Albuquerque, N.M. • Environmental science students at Navajo Technical University are often asked by their professors about how they want to give back to their Navajo Nation communities.
The top answer: by improving access to clean water.
Navajo Technical University and New Mexico Tech have teamed up to address such water issues in rural Navajo areas, starting a pilot project to build and operate filtration units for well sites across the vast reservation.
The units can treat even the dirtiest water, said Robert Balch, director of the Petroleum Recovery Research Center at New Mexico Tech and a project lead.
“So many residents on reservations have to drive sometimes 100 miles to get water, and bring it back to the house in bottles,” Balch said. “Well water is available to lot of tribes, but is not always in great shape.”
The U.S. Water Alliance estimates that 30% of Navajo residents don’t have running water, the Albuquerque Journal reported.
The universities signed a memorandum of understanding on Tuesday in Crownpoint to launch the project.
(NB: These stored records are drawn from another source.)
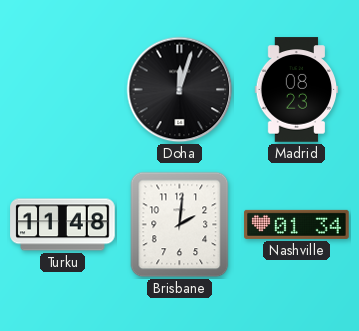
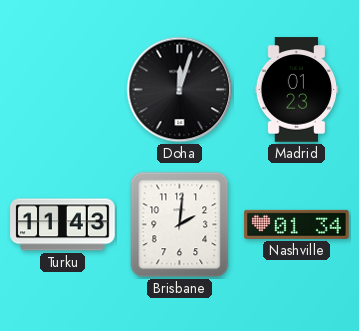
Madrid: 08:23 -> 01:23
Turku: 11:48 -> 11:43
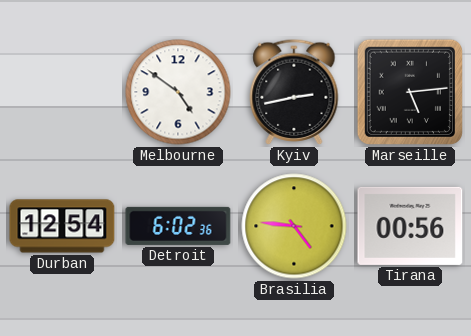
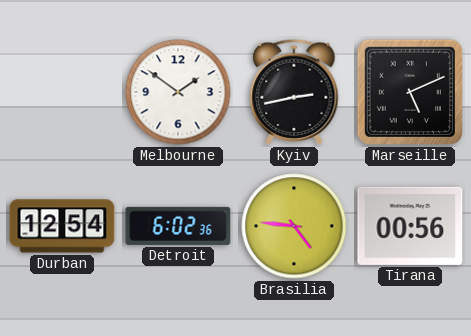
Melbourne: 4:51 -> 1:51
Marseille: 5:14 -> 5:11
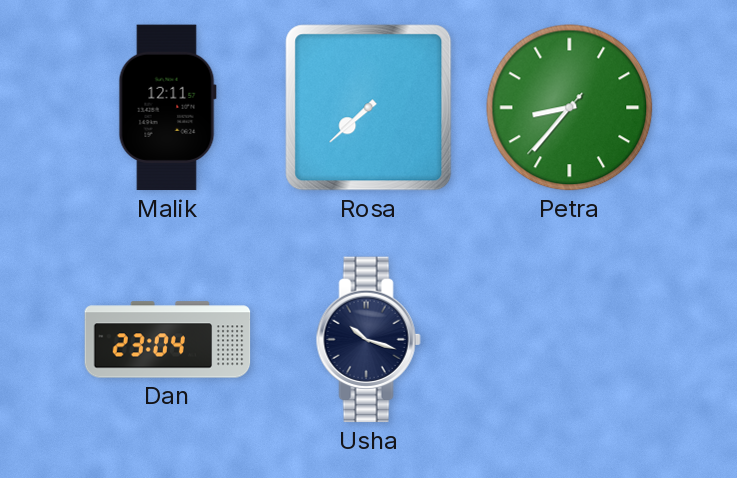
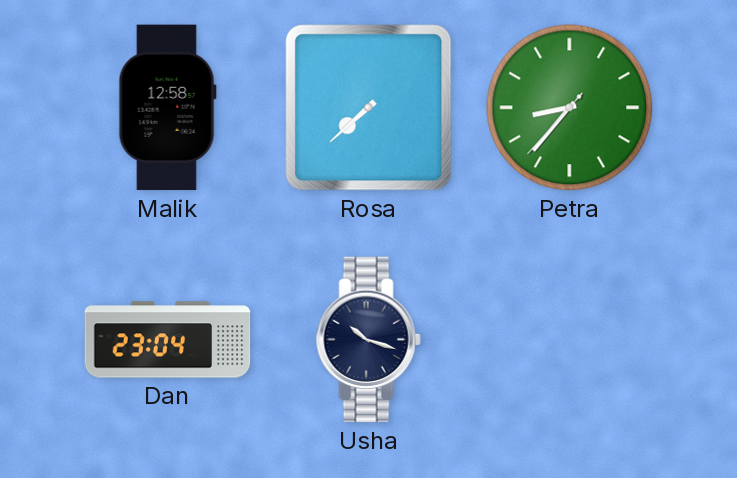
Malik: 12:11 -> 12:58
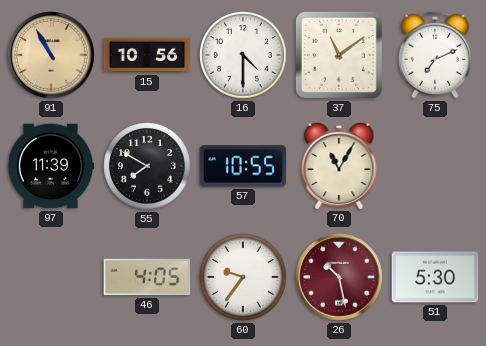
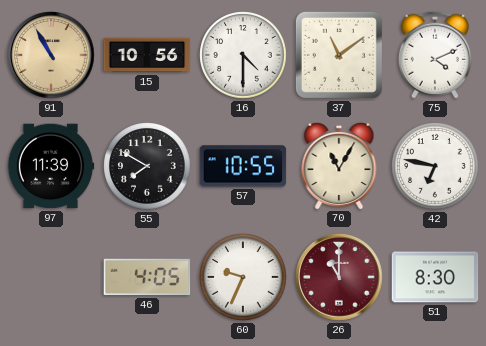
75: 7:11 -> 4:11
42: none -> 6:47
60: 9:36 -> 9:34
26: 10:28 -> 11:00
51: 5:30 -> 8:30
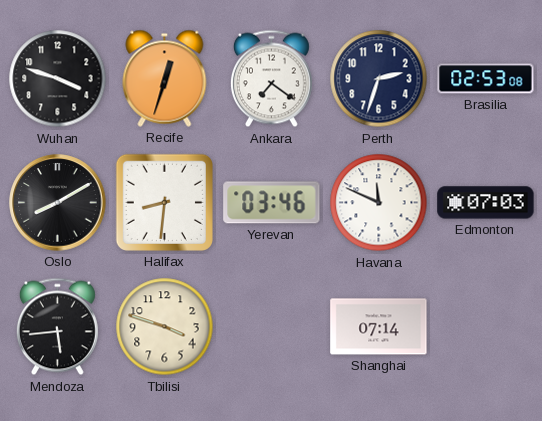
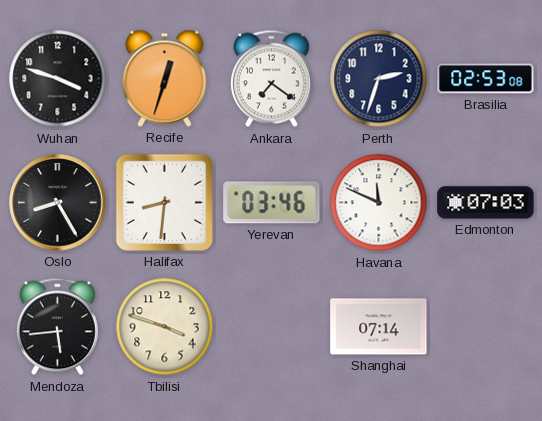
Oslo: 8:10 -> 8:25
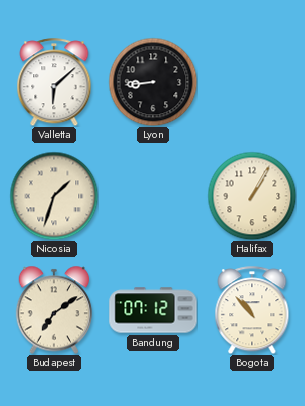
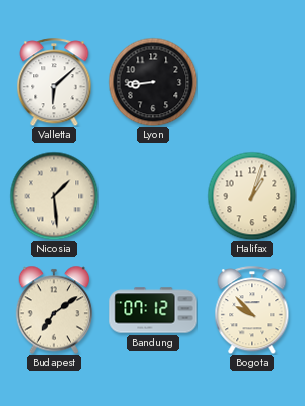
Nicosia: 1:33 -> 1:29
Halifax: 1:05 -> 1:03
Bogota: 10:53 -> 9:53
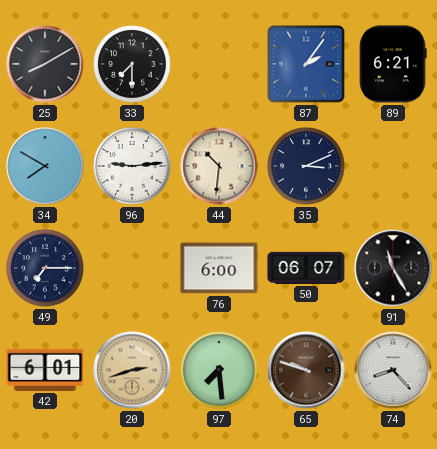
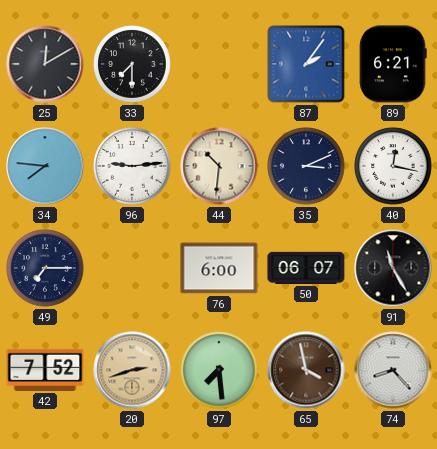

The technology was invented by New Mexico Tech researcher Jianjia Yu.
Dirty water will be treated with bundles of hollow fiber membrane — thin polymer “straws” with a coating to help filter contaminants. Each straw opening is about the width of a human hair. The units can filter out salt, phosphates, nitrates and heavy metals.
Water at windmills, tanks and wells will be treated for agricultural use. But with state approval, the technology could treat drinking water supplies.
Abhishek RoyChowdhury, assistant professor of environmental science and natural resources at Navajo Technical University, said the team will work with Navajo agencies to identify areas that have the worst water quality or the most severe water accessibility issues.
“Our students will learn the science and be trained in the technology, but will also learn practical ways to get involved with the community to solve environmental science problems,” he said.
Navajo communities will learn basic upkeep for the systems. The NTU team will translate scientific terms and water data into the Diné language.
“These students know the value of water,” RoyChowdhury said. “If we can get a water filtration system to the most remote part of the reservation so people just have to drive a mile instead of 100 miles, that’s a huge benefit.”
The team will work with Pesco, a manufacturing company in Farmington. Students will begin sampling sites later this year.